Consider creating a class that has X, Frame, and Particle attributes. Then, instead of having a dictionary containing parallel lists, you can have a relatively simpler list of objects, which can be sorted and grouped however you like.

import itertools

class Sprocket:
    def __init__(self, x, frame, particle):
        self.x = x
        self.frame = frame
        self.particle = particle

data = [
    Sprocket(0,0,1),
    Sprocket(1,1,1),
    Sprocket(2,2,2),
    Sprocket(3,3,2),
]

#now we arrange them by particle.
arrange_func = lambda item: item.particle
data.sort(key=arrange_func)
for particle, sprockets in itertools.groupby(data, key=arrange_func):
    print "sprockets with particle {}:".format(particle)
    for sprocket in sprockets:
        print sprocket.x, sprocket.frame, sprocket.particle

Result:

sprockets with particle 1:
0 0 1
1 1 1
sprockets with particle 2:
2 2 2
3 3 2

---

... And if you really really want to, you can use this to construct your dictionary.
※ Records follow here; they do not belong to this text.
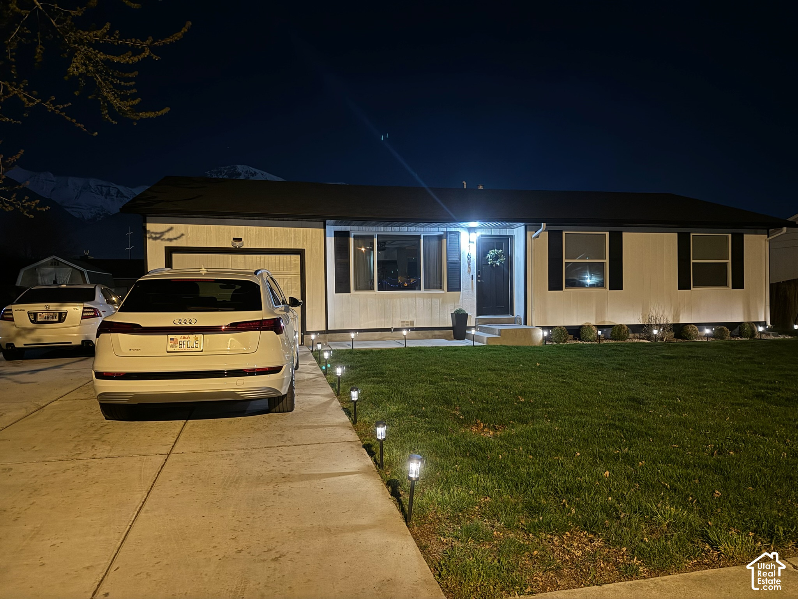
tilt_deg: -0.8
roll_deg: +0.4
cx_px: 399
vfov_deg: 56.8
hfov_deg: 71.6
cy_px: 300
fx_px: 553
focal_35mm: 24
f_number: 1.78
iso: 1000
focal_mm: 6.76
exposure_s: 1/9
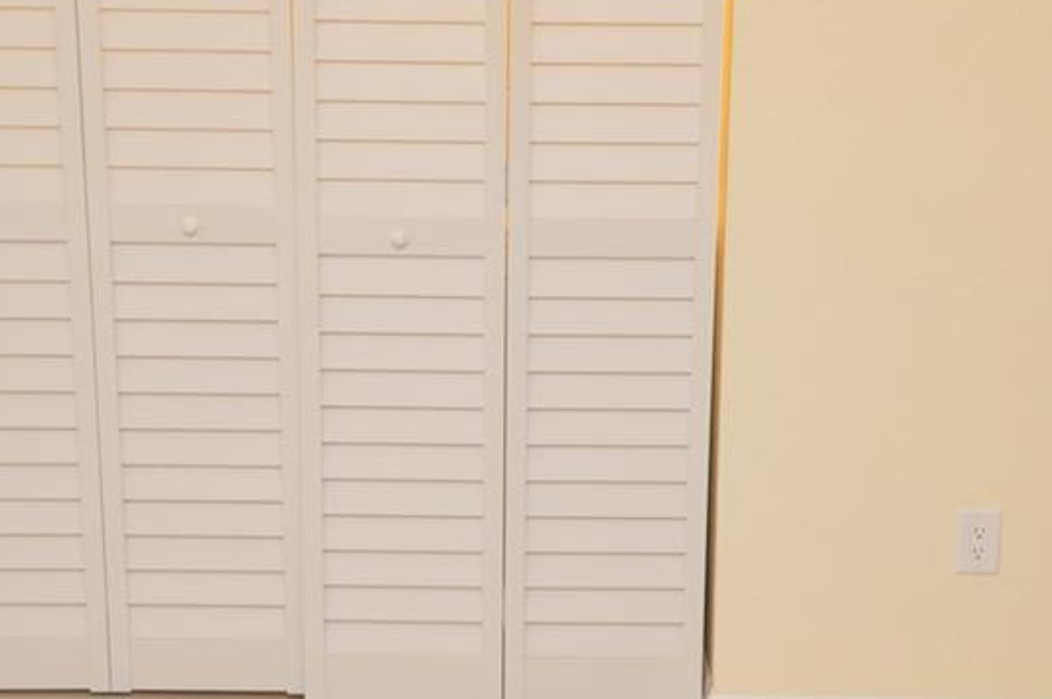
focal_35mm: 54
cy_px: 295
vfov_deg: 25.0
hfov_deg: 36.9
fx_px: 1576
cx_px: 529
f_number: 4.5
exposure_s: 1/80
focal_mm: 12
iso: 400
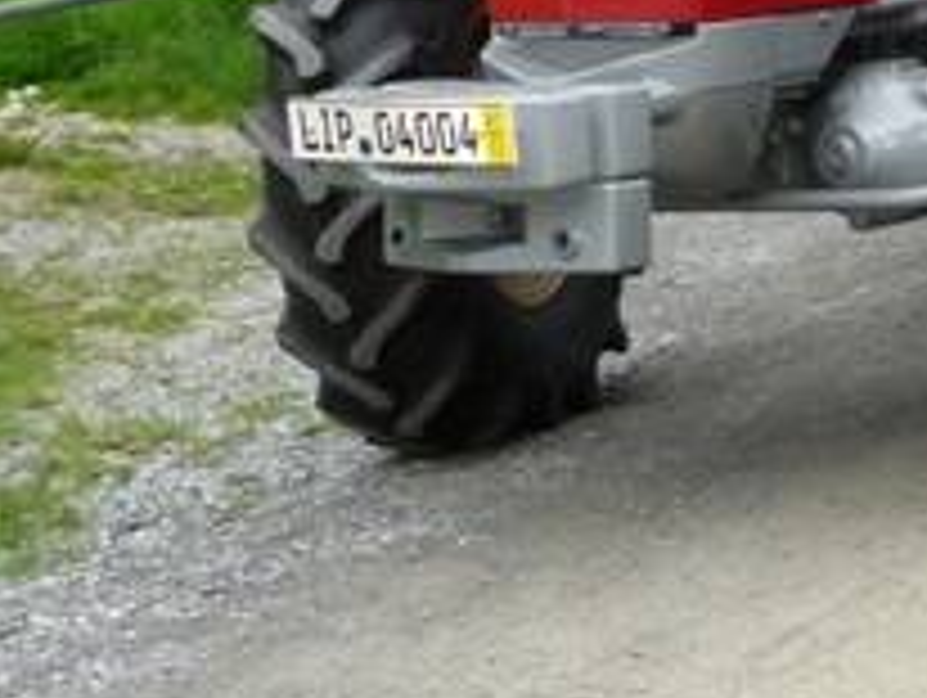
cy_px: -158
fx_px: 3325
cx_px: 1647
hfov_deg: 14.1
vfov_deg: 11.7
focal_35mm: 124
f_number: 3.5
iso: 100
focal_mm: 5.3
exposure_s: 1/200
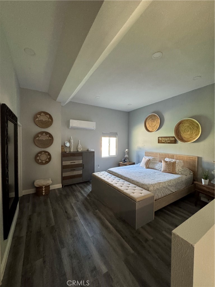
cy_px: 144
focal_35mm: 14
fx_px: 116
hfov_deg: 85.7
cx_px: 108
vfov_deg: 102.1
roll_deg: -0.5
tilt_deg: -0.8
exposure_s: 1/60
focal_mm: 2.22
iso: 640
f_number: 2.2
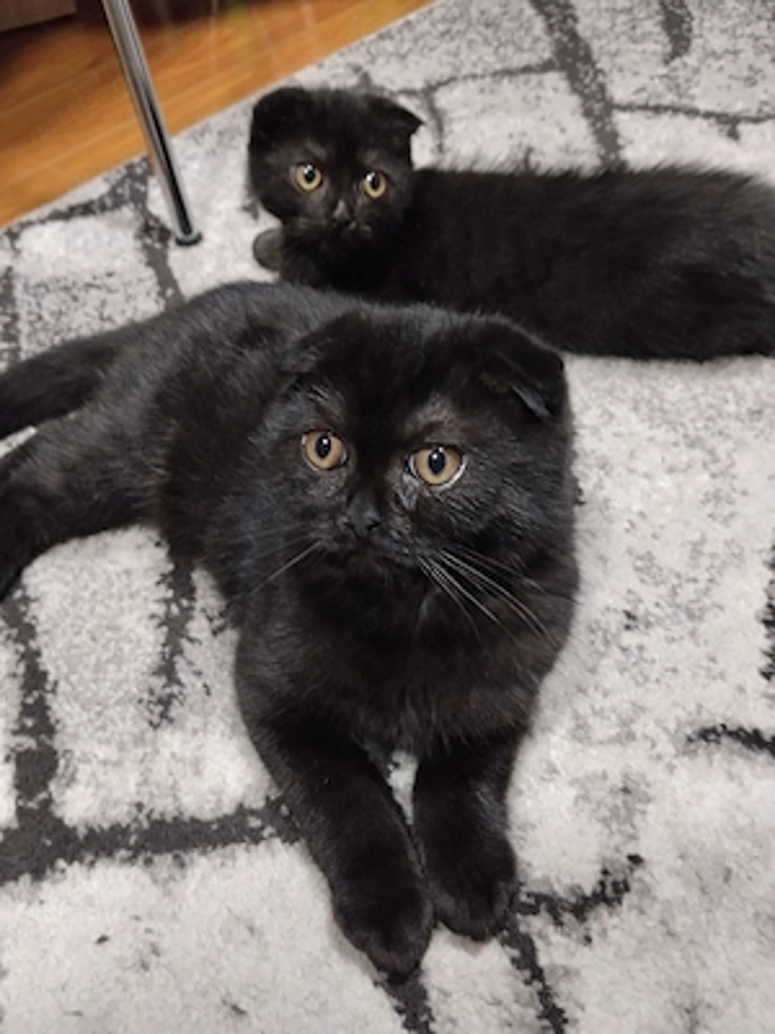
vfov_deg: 61.7
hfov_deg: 48.2
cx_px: 388
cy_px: 517
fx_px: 866
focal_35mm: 29
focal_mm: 4.22
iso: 400
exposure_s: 1/20
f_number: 1.8
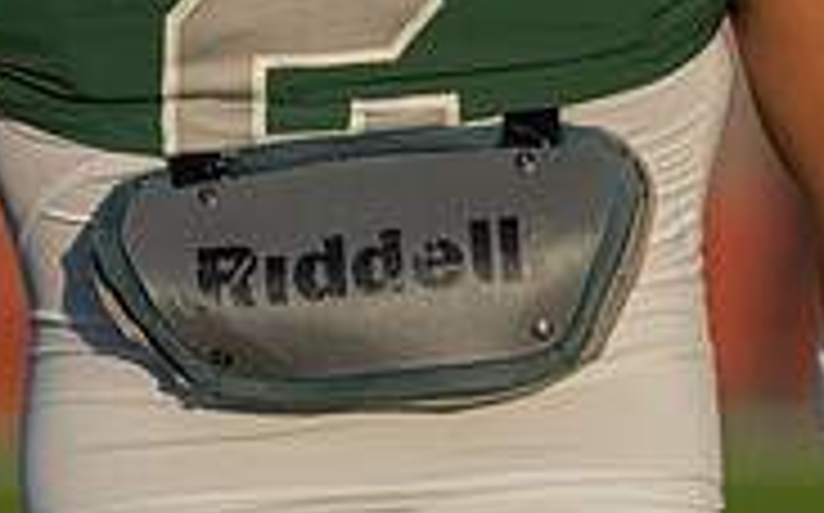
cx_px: 469
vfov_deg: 2.1
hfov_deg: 3.4
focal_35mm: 616
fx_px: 13821
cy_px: -277
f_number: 2.8
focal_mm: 167
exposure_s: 1/2000
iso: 100
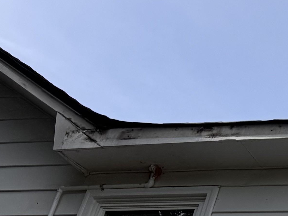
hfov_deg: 13.7
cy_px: 297
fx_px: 957
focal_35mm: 115
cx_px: 626
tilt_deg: +31.8
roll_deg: -6.1
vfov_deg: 12.4
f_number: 1.78
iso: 80
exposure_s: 1/4310
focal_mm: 6.76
arrange_func = lambda item: item.particle
data.sort(key=arrange_func)
d = {}
for particle, sprockets in itertools.groupby(data, key=arrange_func):
    d[particle] = {"X":[], "Frame":[]}
    for sprocket in sprockets:
        d[particle]["X"].append(sprocket.x)
        d[particle]["Frame"].append(sprocket.frame)

print d

Result:

{1: {'X': [0, 1], 'Frame': [0, 1]}, 2: {'X': [2, 3], 'Frame': [2, 3]}}

Answer 2

@Kevin thanks for your answer, but I found a solution with pandas:

import pandas as pd

data = {'X':[0,1,2,3], 'Frame':[0,1,2,3], 'Particle':[2,2,4,5]} 

print data, '\n'

df = pd.DataFrame(data)
grouped = df.groupby(['Particle'])
d = {}
for name, group in grouped:
    d[name] = group.to_dict('list')

print d, '\n'

# For the return journey:
pieces = []
for key, value in d.iteritems():
    pieces.append(pd.DataFrame(value))
concatenated = pd.concat(pieces)
print concatenated.to_dict('list')

Out put is:

{'X': [0, 1, 2, 3], 'Frame': [0, 1, 2, 3], 'Particle': [2, 2, 4, 5]} 

{2: {'X': [0, 1], 'Frame': [0, 1], 'Particle': [2, 2]}, 4: {'X': [2], 'Frame': [2], 'Particle': [4]}, 5: {'X': [3], 'Frame': [3], 'Particle': [5]}} 

{'X': [0, 1, 2, 3], 'Frame': [0, 1, 2, 3], 'Particle': [2, 2, 4, 5]}